Organisations should regularly review and update their GDPR compliance procedures as necessary.

Necessary processes will include those to make it easy to correct data, to object to processing, and to the withdrawal of employee consent to data processing.. Any consent that an employee gives for their data to be processed needs to be able to be freely withdrawn at any stage, just as easily as it was given. Employees must be able to point out errors, and have these rectified quickly. This will mean establishing a process for them to do so (e.g. a clear and easily filled in form on an intranet page, which will be automatically sent to the right person within the organisation). The business must then take appropriate action following the withdrawal, objection or rectification request.

Additionally, clear policies should be put in place to handle the following.
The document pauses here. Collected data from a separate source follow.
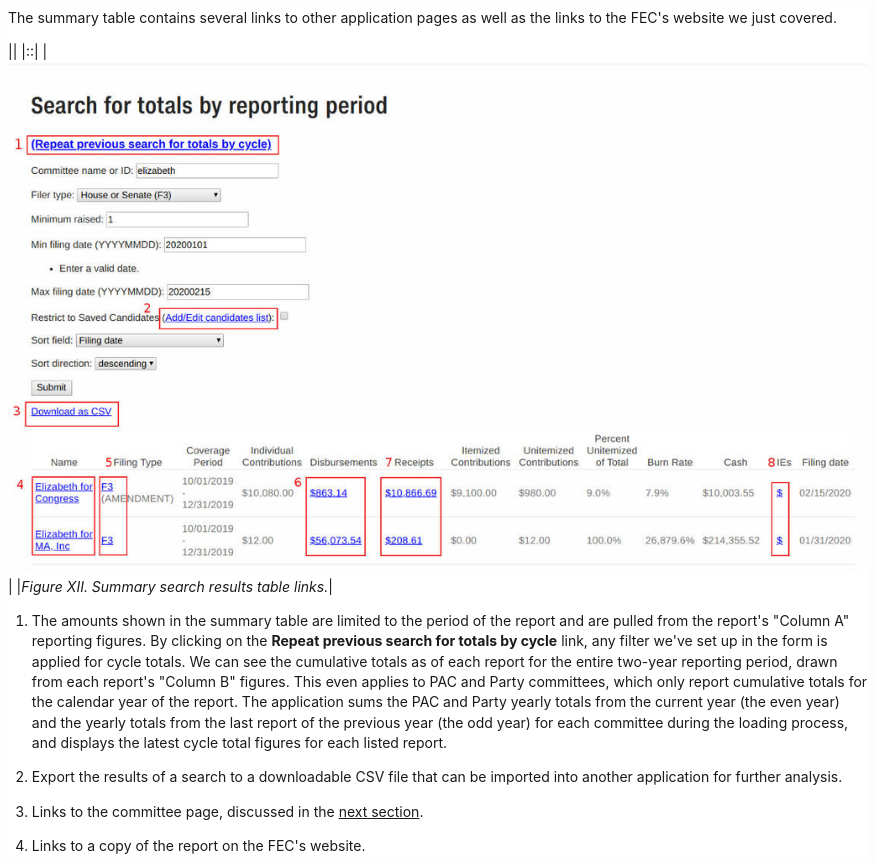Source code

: The summary table contains several links to other application pages as well as the links to the FEC's website we just covered.

||
|::|
|![](../img/fec_application_summary_page_links.jpg)|
|*Figure XII. Summary search results table links.*|

1. The amounts shown in the summary table are limited to the period of the report and are pulled from the report's "Column A" reporting figures. By clicking on the **Repeat previous search for totals by cycle** link, any filter we've set up in the form is applied for cycle totals. We can see the cumulative totals as of each report for the entire two-year reporting period, drawn from each report's "Column B" figures. This even applies to PAC and Party committees, which only report cumulative totals for the calendar year of the report. The application sums the PAC and Party yearly totals from the current year (the even year) and the yearly totals from the last report of the previous year (the odd year) for each committee during the loading process, and displays the latest cycle total figures for each listed report.

2. Export the results of a search to a downloadable CSV file that can be imported into another application for further analysis.

3. Links to the committee page, discussed in the [next section](2_interviewing_data.md#intdata_web_committee).

4. Links to a copy of the report on the FEC's website.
      • Notification to third parties of rectified personal staff data: If an employee informs you that any of their personal data is incorrect, you need to notify third parties (such as benefit providers) to correct it.
      • Data portability: Employees have the right to ask that their personal data be shared with a third party, free of charge (without undue delay - usually within one month). Processes should be in place to ensure that employee personal data can be swiftly identified and exported in a common format that is easily readable.
      • Record keeping: Your record keeping policy should include regular reviews of why data is kept so that it is not retained any longer than necessary.
      • Internal data breach reporting: Organisations need internal procedures in the event of a data breach to ensure that it is identified and investigated promptly, that, an appropriate response plan is implemented and the internal breach register updated, in addition to a requirement to report it to to the regulator.

This can all seem overwhelming, but we recommend a review of what your business is doing now to pinpoint what steps need to be taken . Look at your internal procedures and practices to see what information is obtained, and how it is processed and stored. With whom is it shared, where does it go, and what are the grounds for doing so?

This approach should identify what the business is already doing well, as well as highlight risk areas Ultimately, it can form the basis of an action plan that will help to avoid 25 May 2018 arriving with a bump.